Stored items
-------------------------

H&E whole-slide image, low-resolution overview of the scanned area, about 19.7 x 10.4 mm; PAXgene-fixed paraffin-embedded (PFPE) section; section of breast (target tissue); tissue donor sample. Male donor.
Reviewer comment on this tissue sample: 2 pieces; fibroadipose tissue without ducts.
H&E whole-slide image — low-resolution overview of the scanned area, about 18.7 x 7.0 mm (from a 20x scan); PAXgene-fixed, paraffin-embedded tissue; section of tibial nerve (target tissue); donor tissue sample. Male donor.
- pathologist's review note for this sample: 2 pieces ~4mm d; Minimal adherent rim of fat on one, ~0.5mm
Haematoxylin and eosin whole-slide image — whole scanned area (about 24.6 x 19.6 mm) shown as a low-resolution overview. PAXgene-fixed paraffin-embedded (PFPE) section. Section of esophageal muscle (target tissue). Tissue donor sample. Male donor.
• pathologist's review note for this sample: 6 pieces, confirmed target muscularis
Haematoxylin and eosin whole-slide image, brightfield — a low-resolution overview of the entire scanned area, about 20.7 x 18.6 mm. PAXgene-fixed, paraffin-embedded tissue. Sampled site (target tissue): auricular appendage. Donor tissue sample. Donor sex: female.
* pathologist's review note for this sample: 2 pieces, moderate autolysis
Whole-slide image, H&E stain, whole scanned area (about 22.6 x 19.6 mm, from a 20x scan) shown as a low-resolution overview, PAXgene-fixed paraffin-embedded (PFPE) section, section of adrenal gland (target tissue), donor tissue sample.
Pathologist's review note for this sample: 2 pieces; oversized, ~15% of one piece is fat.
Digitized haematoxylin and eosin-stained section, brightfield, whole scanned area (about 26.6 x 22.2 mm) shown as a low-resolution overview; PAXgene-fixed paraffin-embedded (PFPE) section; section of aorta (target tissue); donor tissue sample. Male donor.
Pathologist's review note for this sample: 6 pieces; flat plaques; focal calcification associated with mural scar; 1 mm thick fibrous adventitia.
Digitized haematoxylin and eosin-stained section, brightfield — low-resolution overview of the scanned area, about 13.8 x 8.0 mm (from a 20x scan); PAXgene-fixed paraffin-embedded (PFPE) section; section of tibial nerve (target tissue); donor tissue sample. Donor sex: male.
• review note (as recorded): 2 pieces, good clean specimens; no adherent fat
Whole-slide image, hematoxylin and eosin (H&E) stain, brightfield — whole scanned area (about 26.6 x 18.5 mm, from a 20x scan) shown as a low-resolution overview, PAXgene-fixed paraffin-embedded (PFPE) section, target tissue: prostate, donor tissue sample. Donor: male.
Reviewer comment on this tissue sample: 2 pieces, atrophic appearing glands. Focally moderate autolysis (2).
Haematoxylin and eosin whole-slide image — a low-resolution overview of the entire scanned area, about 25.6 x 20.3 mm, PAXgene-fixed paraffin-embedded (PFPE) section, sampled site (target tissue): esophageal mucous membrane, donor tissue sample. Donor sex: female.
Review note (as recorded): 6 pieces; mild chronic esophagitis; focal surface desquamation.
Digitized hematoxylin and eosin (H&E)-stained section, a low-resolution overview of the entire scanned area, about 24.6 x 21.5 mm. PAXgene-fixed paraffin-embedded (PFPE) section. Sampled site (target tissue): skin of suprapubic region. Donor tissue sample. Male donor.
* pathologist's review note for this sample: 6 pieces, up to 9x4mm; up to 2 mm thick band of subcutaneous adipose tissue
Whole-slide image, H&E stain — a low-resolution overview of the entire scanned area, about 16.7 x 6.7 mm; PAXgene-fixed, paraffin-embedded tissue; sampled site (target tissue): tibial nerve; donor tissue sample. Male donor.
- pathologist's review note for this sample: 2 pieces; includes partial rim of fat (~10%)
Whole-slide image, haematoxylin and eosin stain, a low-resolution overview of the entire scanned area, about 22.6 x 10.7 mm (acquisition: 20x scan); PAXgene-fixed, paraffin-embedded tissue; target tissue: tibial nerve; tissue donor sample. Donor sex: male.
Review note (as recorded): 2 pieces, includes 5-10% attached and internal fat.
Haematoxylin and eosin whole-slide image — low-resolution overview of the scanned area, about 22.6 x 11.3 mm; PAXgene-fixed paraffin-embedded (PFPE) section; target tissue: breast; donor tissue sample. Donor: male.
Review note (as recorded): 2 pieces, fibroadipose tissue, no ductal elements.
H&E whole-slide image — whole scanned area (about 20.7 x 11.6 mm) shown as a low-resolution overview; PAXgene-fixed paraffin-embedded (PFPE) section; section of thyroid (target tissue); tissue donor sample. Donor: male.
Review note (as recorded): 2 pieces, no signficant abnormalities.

-------------------------

Write out exactly the lines above between the line with "Haematoxylin and eosin whole-slide image — low-resolution" and the line with "H&E whole-slide image — whole", inclusive, and nothing beyond them.

**Completed exercise**:
Haematoxylin and eosin whole-slide image — low-resolution overview of the scanned area, about 22.6 x 11.3 mm; PAXgene-fixed paraffin-embedded (PFPE) section; target tissue: breast; donor tissue sample. Donor: male.
Review note (as recorded): 2 pieces, fibroadipose tissue, no ductal elements.
H&E whole-slide image — whole scanned area (about 20.7 x 11.6 mm) shown as a low-resolution overview; PAXgene-fixed paraffin-embedded (PFPE) section; section of thyroid (target tissue); tissue donor sample. Donor: male.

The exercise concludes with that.